The change is one of 12 new policies announced Thursday as part of a new Parenthood, Pregnancy and Postpartum Army Directive. The policies are meant to help new parents transition back into duty after birth and allow Army parents to better care for their families.

“The Army will be the only service so far to apply this convalescent leave to male soldiers, acknowledging emotional loss after this very significant life event,” Amy Kramer, the policy lead action officer, told reporters on Thursday.

“So in addition to the convalescent leave provided to the female soldier that undergoes the actual miscarriage for physical healing and emotional healing, male soldiers, their spouses, will also be eligible,” she said.

The changes stemmed from a grassroots movement of soldiers in a Facebook group called The Army Mom Life, where service members shared personal details and asked for advice, Task & Purpose reported. The social media group grew into a broader effort to pushes changes through the Army hierarchy.

“You know the saying, ‘If it’s not broke, don’t fix it’ — well, sometimes leaders don’t know that it’s broke. It’s been broke,” Staff Sgt. Nicole Edge, who founded the Facebook group, told the news outlet.

After Edge had a miscarriage during her first pregnancy in 2016, she was only granted two days of convalescent leave. She asked for more time to grieve but was denied, so she took two weeks of vacation on her own “to be able to process and mourn the loss of my family and the future that I thought I was going to have.”
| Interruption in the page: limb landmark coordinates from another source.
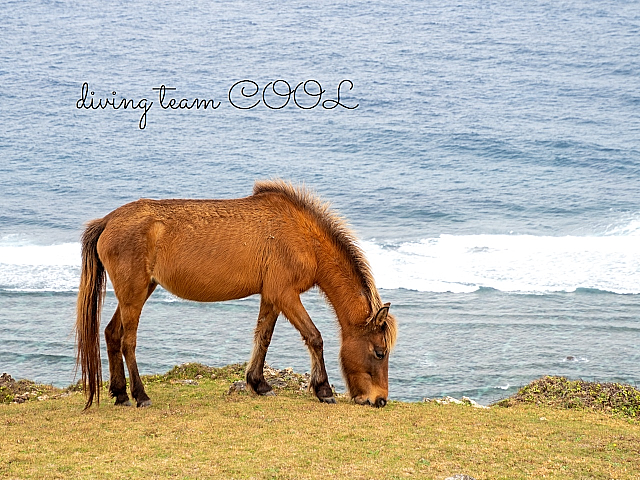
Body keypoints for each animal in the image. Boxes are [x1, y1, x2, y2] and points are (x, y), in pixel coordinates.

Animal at [75, 179, 396, 408]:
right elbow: (314, 337)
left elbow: (263, 337)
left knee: (112, 334)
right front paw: (324, 390)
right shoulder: (286, 295)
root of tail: (107, 221)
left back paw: (120, 394)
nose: (379, 400)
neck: (302, 236)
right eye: (379, 352)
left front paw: (259, 383)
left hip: (137, 292)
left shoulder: (272, 297)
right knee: (127, 341)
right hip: (134, 294)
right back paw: (140, 395)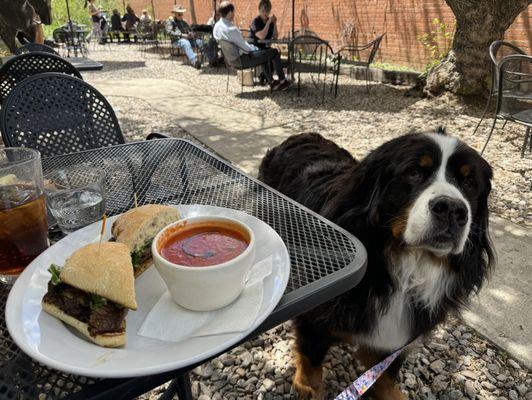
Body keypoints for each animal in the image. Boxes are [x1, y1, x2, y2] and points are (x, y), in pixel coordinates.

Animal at [258, 129, 494, 400]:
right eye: (414, 172)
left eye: (469, 183)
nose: (453, 209)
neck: (404, 266)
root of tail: (302, 134)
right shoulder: (316, 313)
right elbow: (312, 352)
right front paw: (308, 386)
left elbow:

The Army new directive outlines support for fertility treatment, family care plans, parental leave extensions and physical fitness exemptions. Under one of the policy changes, soldiers and spouses will be excluded from permanent change of station moves and deployments for up to a year during fertility treatments.

Soldiers who give birth will also be “deferred or excused” for a year after their pregnancy from duties that take them away from home for more than a normal workday, such as field training, deployments, training center rotations and temporary duty.

The directive requires commanders to create designated lactation areas and notes that a soldier’s need for lactation breaks doesn’t end when a child begins eating solid foods.

Soldiers are also now excused from wearing service uniforms during pregnancy and up to one year post-partum, according to ABC News. Before now, soldiers had to buy new unforms or get their uniforms altered. With the new policy, soldiers can wear a combination of Army uniforms and maternity uniforms.

Many policy changes also apply to parents who don’t give birth, which will support single parents, adoptive parents and foster parents.

“I think it’s all about empowering these young soldiers because they are the voice of the Army,” Edge told Task & Purpose. “They are going to be the future soldiers when I’m out … I think it’s really important that we empower younger soldiers to come forward and raise issues and make sure that they know if you do that, there’s not going to be any backlash.”